The Ultimate Science Adventure


Helicopter, Airboats & Wildlife Make for an Exciting Day of Water Quality Monitoring

I have a confession to make: I’m an adrenaline junkie. The feeling of epinephrine released into my blood—That increased heart rate and heightened sense of awareness as part of an innate response to perceived danger—is euphoric. I’m also a science junkie, and I chose an SCA biology internship because it seemed like it would involve a ton of conservation field work that would satisfy both my science and my adrenaline needs, and that’s definitely turned out to be the case. Naturally, when six months into my internship the opportunity to participate in the ultimate science adventure with the water quality program at Arthur R. Marshall Loxahatchee NWR arose, I couldn’t resist.

Not many people get this view of the Refuge interior. From above, the white PVC pipes, which marked the location of our site, can be hard to see, even with GPS locations. We circled above before finding a good landing spot. Looking down, the Refuge transformed into a network of marshes, tree islands, gator holes, and game trails, birds flying everywhere.

When the helicopter landed, we grabbed the gear and walked through the water and muck to the site. Ryan Hudgins, seen here with me on my first flight, is nicknamed the water ninja because of his graceful movement through the wetlands. I still find getting stuck unavoidable, so I wouldn’t call myself a ninja just yet.

Along the canal surrounding the Refuge, the hum of the boat engine, the wind in my face, and the reflection of the clouds on the glassy water created a meditative state of mind. However relaxing, it’s hard not to think about the system of canals and levees as a symbol of humanity’s impact on the Everglades. We’ve engineered an entire landscape to create agricultural areas and land that is dry enough to build on. Loxahatchee NWR has the responsibility of mitigating this transformation to provide suitable habitat for native plants and wildlife.

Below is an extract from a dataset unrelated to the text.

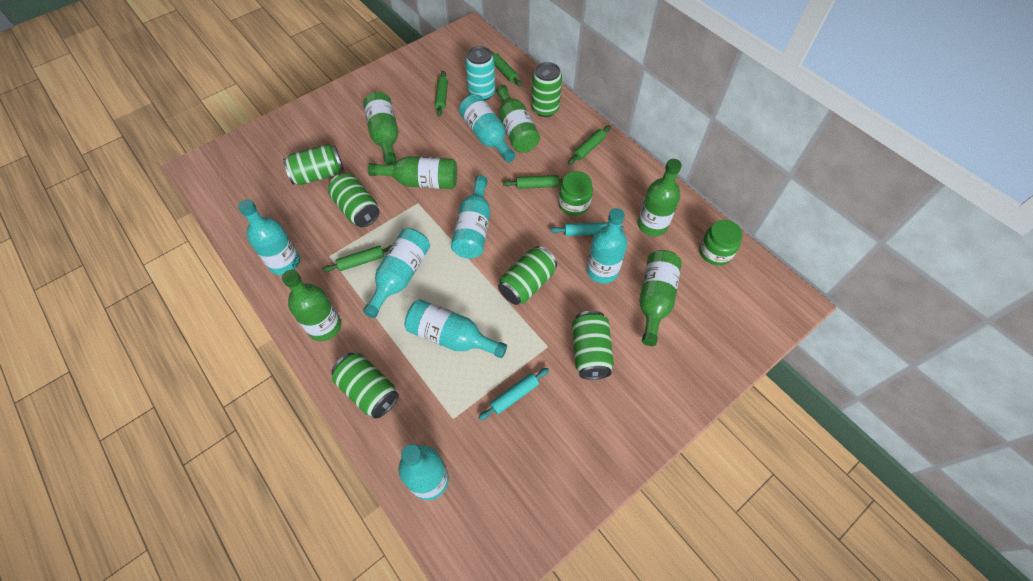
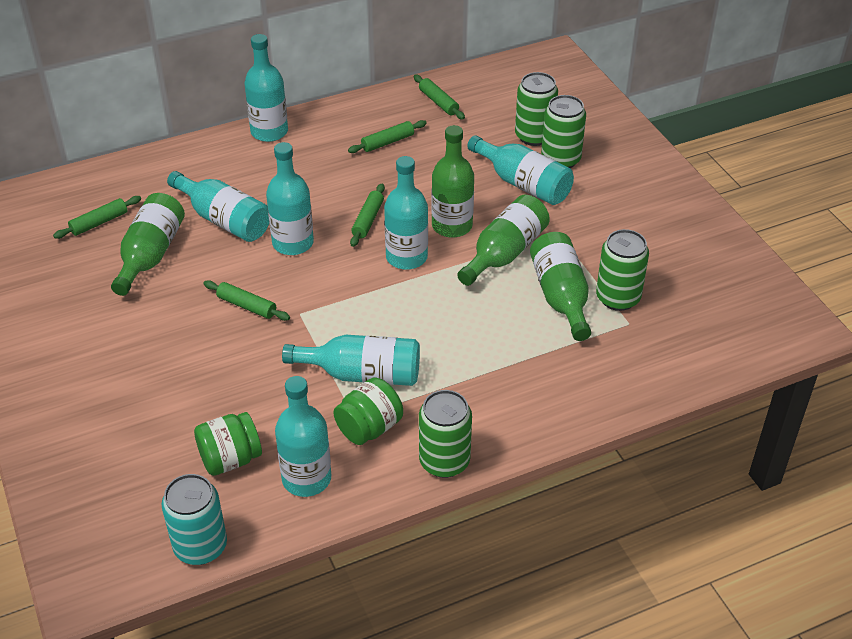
green bottle: [282,270,341,341] [363,92,398,165] [368,156,457,189] [496,85,540,152] [638,159,682,236] [639,250,682,346] = 6 -> [111,193,185,296] [432,125,474,238] [457,195,550,286] [530,232,591,341] = 4
green can: [283,144,344,185] [328,173,379,227] [331,353,399,419] [498,246,557,305] [532,62,562,117] [572,311,614,380] = 6 -> [419,390,472,478] [515,72,558,146] [541,95,586,168] [596,229,649,311] = 4
turquoise rolling pin: [478,368,549,420] [550,222,624,236] = 2 -> none = 0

Water quality is monitored because we need to learn how to best mimic the natural state of the Everglades, with seasonal variation and nutrient-poor marsh.

A Fellow SCA intern Jackie Blakely collected a water sample at our sight.

While she did that, I placed this sonde in the water to measure temperaturee, pH, conductivity and dissolved oxygen.

At each site, newly programmed sondes with fresh batteries were exchanged, so data from the previous month could be downloaded.

This sonde was decimated by a wildfire.

The day ended with processing the water samples, which were taken back to the lab and prepared for analysis.

Helicopters, airboats, and motorboats satisfy my desire for adventure, but what really motivates me is the importance of water quality in preserving the health of the Refuge and greater Everglades ecosystem. The plants and animals have adapted to the hydrological rhythms. Reproductive cycles are linked to the wet and dry seasons. Learning how to test water quality has given me a concrete way to contribute to “the most expensive and comprehensive [ecosystem] restoration effort in history,” protecting an ecosystem I care deeply about.

Having recently completed my aircrew member certification, a process that required online videos, webinars, and exams, I got the chance to accompany the burn boss on a flight to monitor the status of a wildfire.

I was also trained as an aviation dispatcher, using the Automated Flight Following online computer program to track the location of the water quality mission flight, and radio for check-ins and communication.

There are so many opportunities as an SCA intern, it makes everyday an adventure.